Hay una película muy interesante en Bardo, la que habla sobre ese cargo de conciencia, esa dualidad de querer a tu país y no querer vivir en él. De decir lo malo cuando estás dentro y lo bueno cuando estás fuera. Señalar el racismo de EEUU a pesar de llevar viviendo 20 años. Vivir en un país que os invadió y os ve como extranjeros y criminales. Son temas interesantes que conoce de primera mano, pero que acaban perdidos por culpa de su ambición desmedida.

Una ambición que está en lo narrativo y que se potencia en lo visual. Iñárritu decide que hablar de su historia no era suficiente, por lo que también hay que hablar de la conquista de América, planteando un cara a cara ridículo con Hernán Cortés; la invasión de EEUU, desplegando una escena de una batalla militar; y hasta de los desaparecidos de su país, en un momento que parece una performance diseñada por Ai Weiwei para ser trending topic y carne de stories. Pone su historia a la altura de la Historia de su país, y lo envuelve todo en imágenes pretendidamente poéticas. Algunas de ellas funcionan y son potentes, como ese inicio saltando por el desierto o un tren lleno de agua. Otras son ridículas. El reencuentro con su padre muerto (por supuesto hay daddy issues) se cuenta con un cuerpo de niño y la cabeza de Giménez Cacho en un ejercicio que ya hizo Valerie Lemercier en Aline; y la 'despedida' de su hijo muerto se escenifica con un recurso que parece sacado de un calendario de Anne Geddes; aquella fotografía que convertía a los bebés en repollos. La diferencia es que Iñárritu se toma en serio. Todo el rato.
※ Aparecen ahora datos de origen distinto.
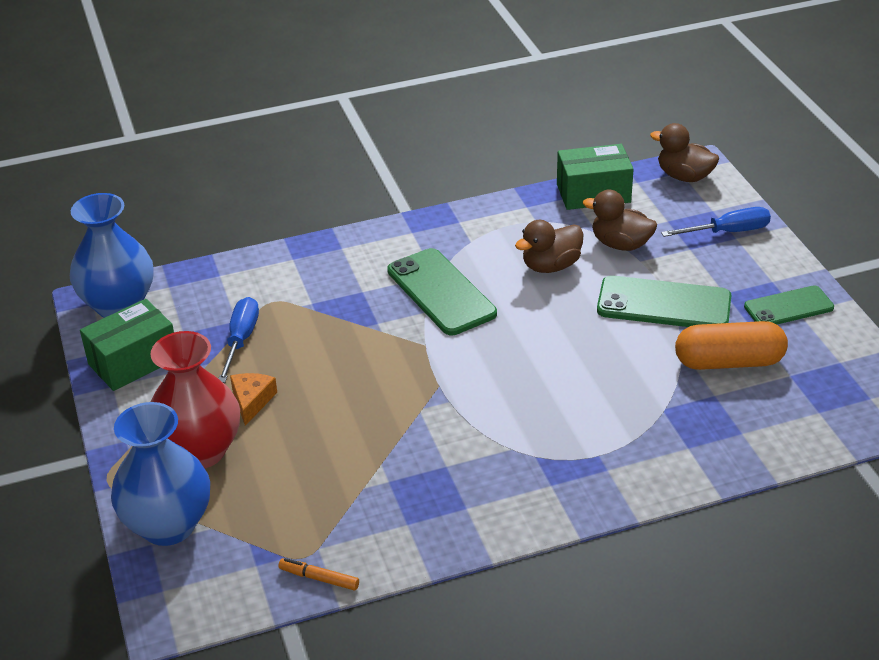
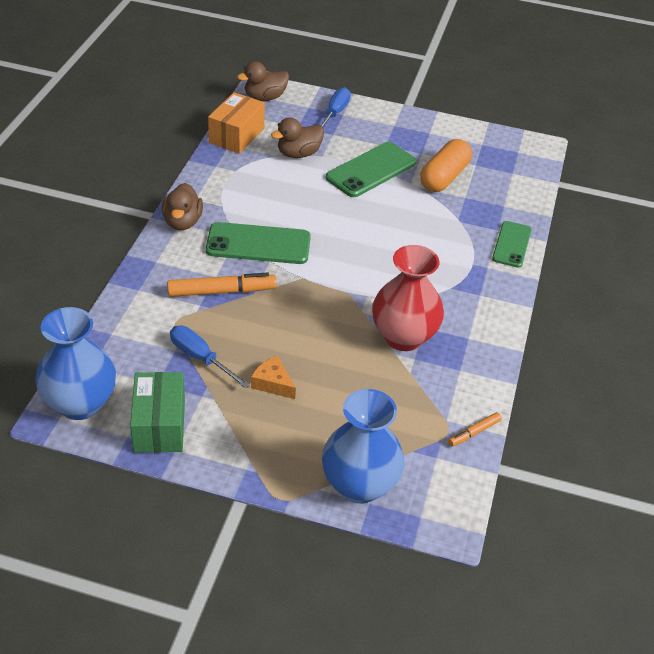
camera: 60 degrees left, 5 degrees up
red vase [150,331,240,469] -> red vase moved to [372,245,444,351]
brown duck [515,220,584,273] -> brown duck moved to [162,183,203,230]
green box [557,144,634,210] -> orange box [208,92,265,154]
green phone [744,285,834,324] -> green phone moved to [492,221,532,268]
none -> orange marker [167,272,277,297]

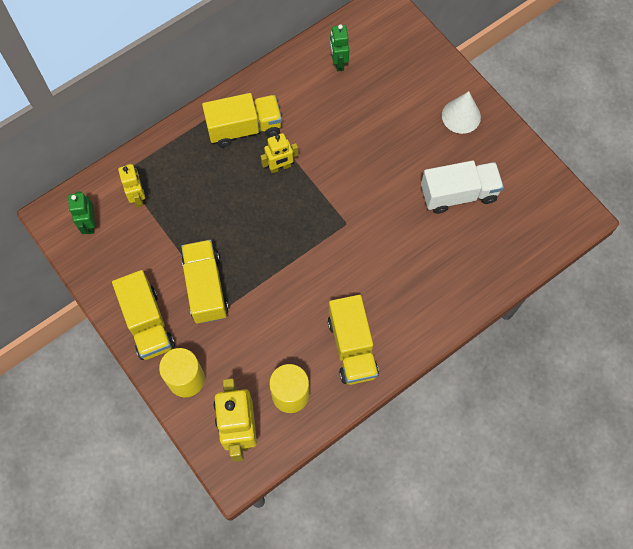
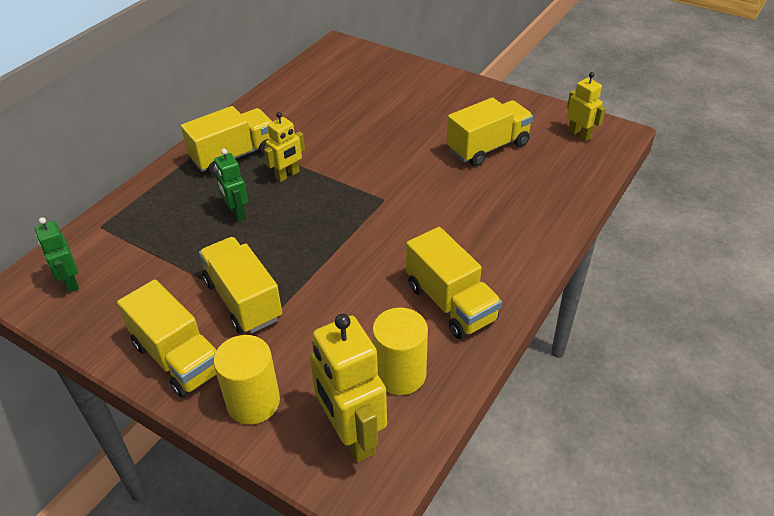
camera: 20 degrees left, 25 degrees down
yellow robot [118,164,145,207] -> yellow robot moved to [567,72,606,141]
green robot [330,24,349,71] -> green robot moved to [214,149,248,221]
white truck [421,161,504,214] -> yellow truck [447,97,533,166]
white cone [442,91,481,134] -> none

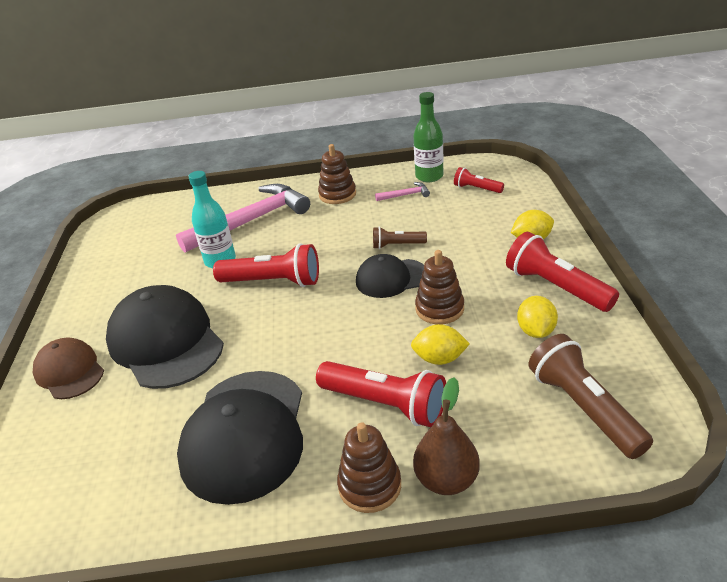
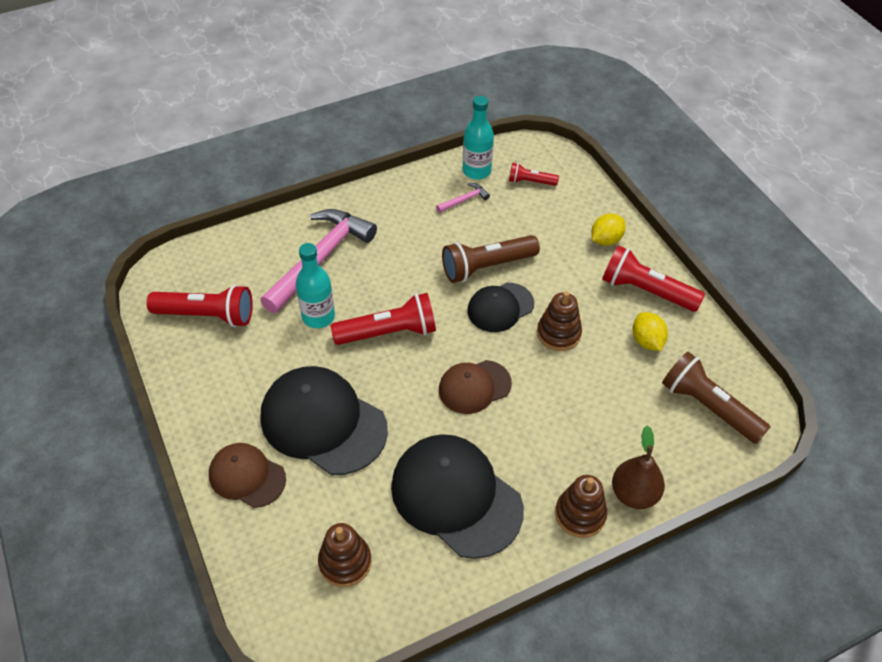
camera: 25 degrees left, 15 degrees up
black cap [177,371,303,505] -> black cap turned 150 degrees clockwise [391,434,524,559]
red flashlight [316,361,446,427] -> red flashlight moved to [146,285,253,327]
brown stacking toy [318,144,356,204] -> brown stacking toy moved to [318,523,371,587]
brown flashlight [373,227,427,249] -> brown flashlight [442,235,540,283], size x1.82
yellow lemon [411,324,470,365] -> none
green bottle [413,92,444,182] -> turquoise bottle [463,96,494,180]
none -> brown cap [439,360,512,414]

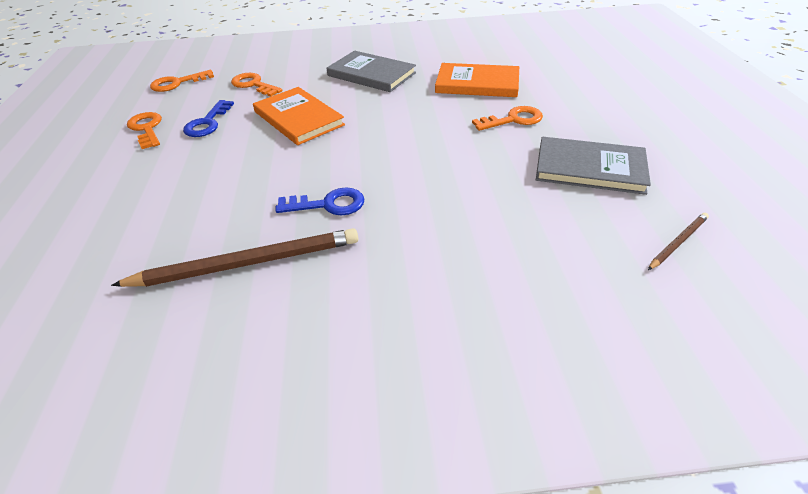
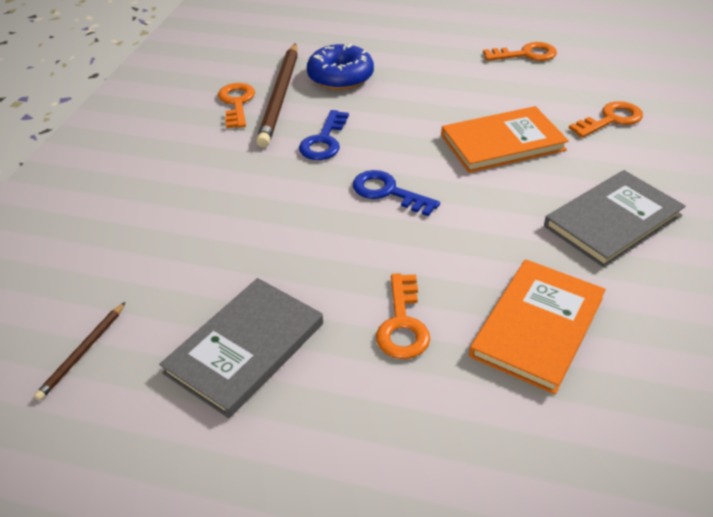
camera: 110 degrees right, 0 degrees up
orange key [150,70,214,92] -> orange key moved to [218,83,255,128]
blue key [183,100,234,137] -> blue key moved to [353,170,440,216]
brown pencil [648,213,709,270] -> brown pencil turned 45 degrees clockwise [34,302,126,401]
none -> blue donut [307,44,374,90]

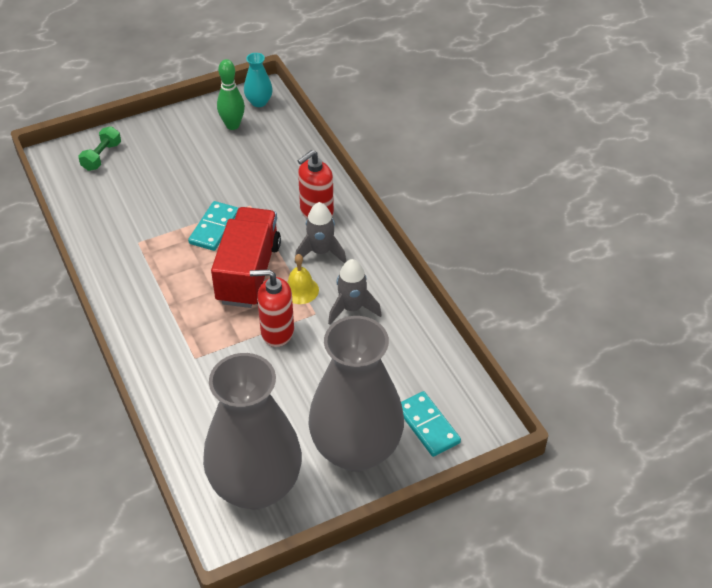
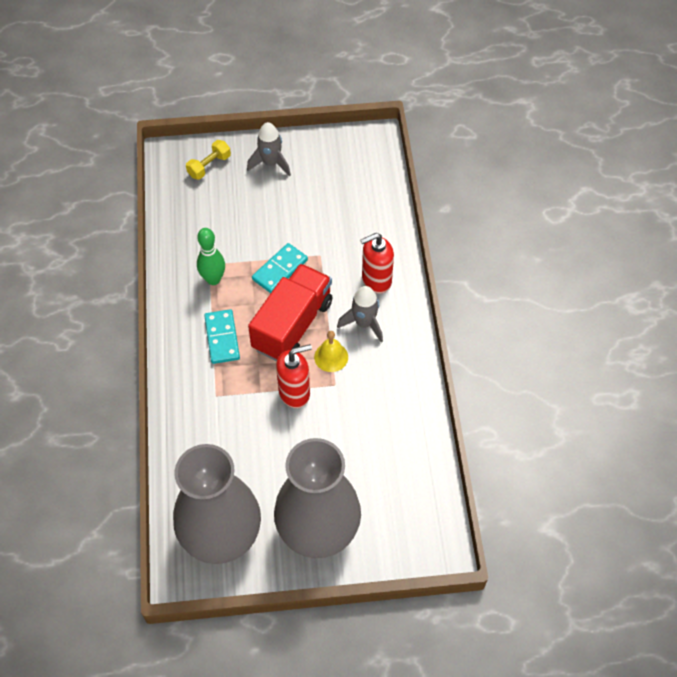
camera: 20 degrees right, 10 degrees up
green dumbbell [78,126,121,171] -> yellow dumbbell [186,140,231,180]
green bowling pin [217,59,245,130] -> green bowling pin moved to [197,228,225,285]
turquoise vase [244,53,273,107] -> none
red soap dispenser [250,269,294,347] -> red soap dispenser turned 135 degrees clockwise [276,344,312,408]
grey rocket [328,259,382,325] -> grey rocket moved to [247,122,291,176]
turquoise domino [401,391,461,457] -> turquoise domino moved to [204,309,240,364]

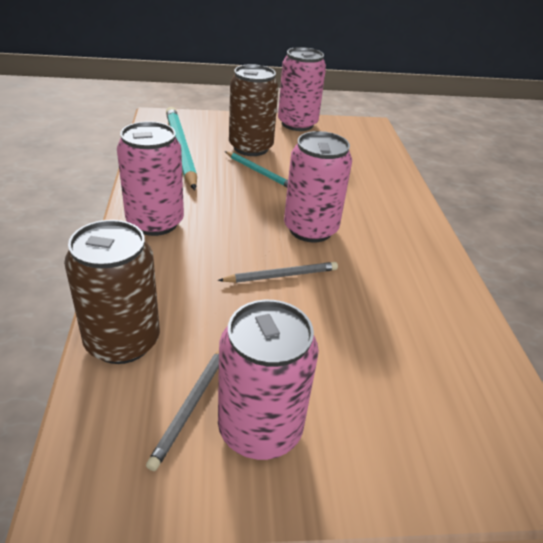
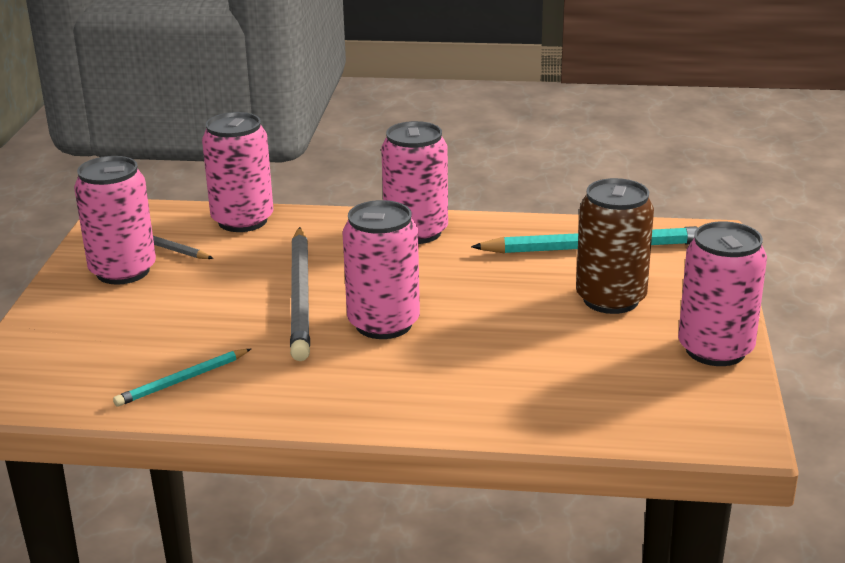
camera: 105 degrees right, 10 degrees down
brown can [64,220,160,364] -> pink can [202,112,273,232]
grey pencil [218,262,338,283] -> grey pencil [290,227,310,361], size x1.86
turquoise pencil [225,151,288,187] -> turquoise pencil moved to [113,349,251,407]

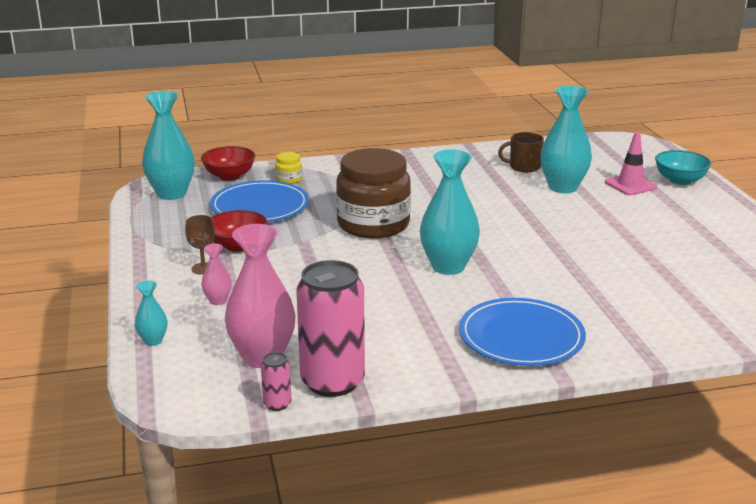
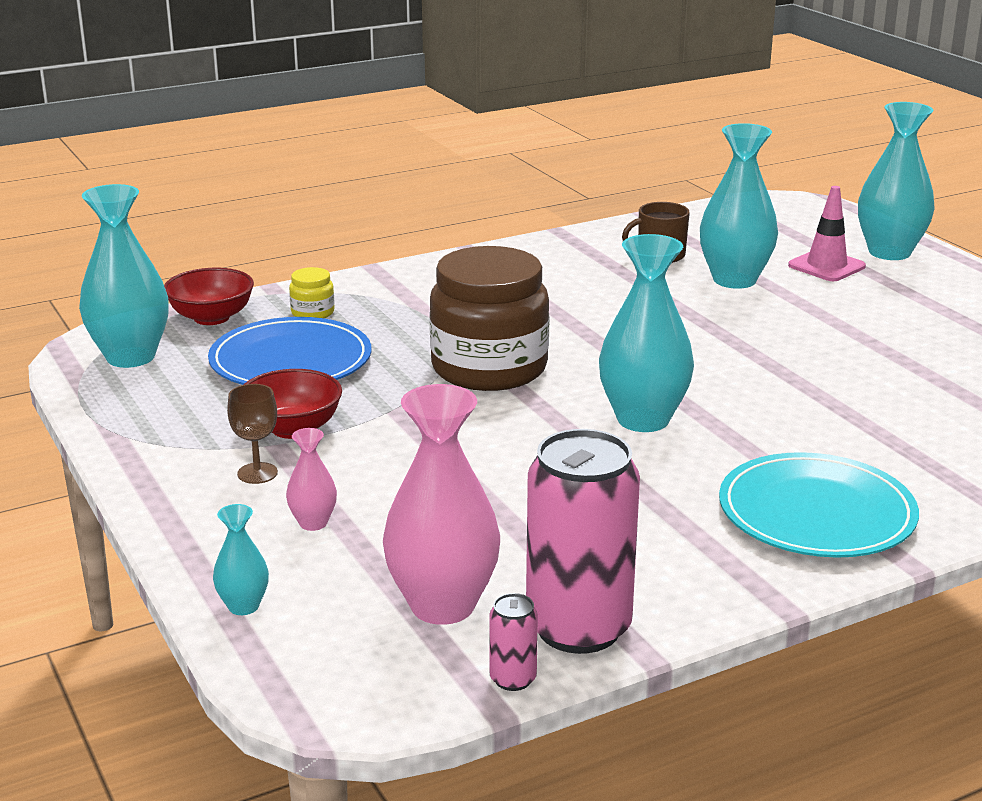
camera: 15 degrees left, 0 degrees up
blue plate [459,298,586,366] -> turquoise plate [719,452,919,558]
turquoise bowl [655,150,712,185] -> turquoise vase [858,102,934,260]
Hay larguísimos planos secuencias, una fotografía preciosa, escenas colosales, y todo quiere ser tan apabullante que cansa. En vez de emocionarte, solo esperas cuál será su próxima idea visual con la que quiere dejar epatado al espectador. Eso provoca que la película no se sienta sincera. Sí había honestidad en el cargo de conciencia burgués de su amigo Cuarón, pero aquí todo queda sepultado. Es una pena, porque es indudable que Iñárritu posee un talento visual que necesita alguien que le ponga freno y ate en corto.

El ego del director también queda claro cuando uno se fija en el retrato que hace de las mujeres del filme. No le importan. Ahí está su esposa (Griselda Siciliani), la mujer que perdió al hijo y en cuyo sufrimiento no se detiene ni un segundo. Ella solo le apoya y acompaña, pero nunca se para a desarrollarla, a escucharla ni a que ella cuente lo que le pasó. Bardo es una película que dividirá y que levantará tantas pasiones como odios, como suele ocurrir con el trabajo del director mexicano, que ha perdido una oportunidad única para entregar su obra más personal e íntima.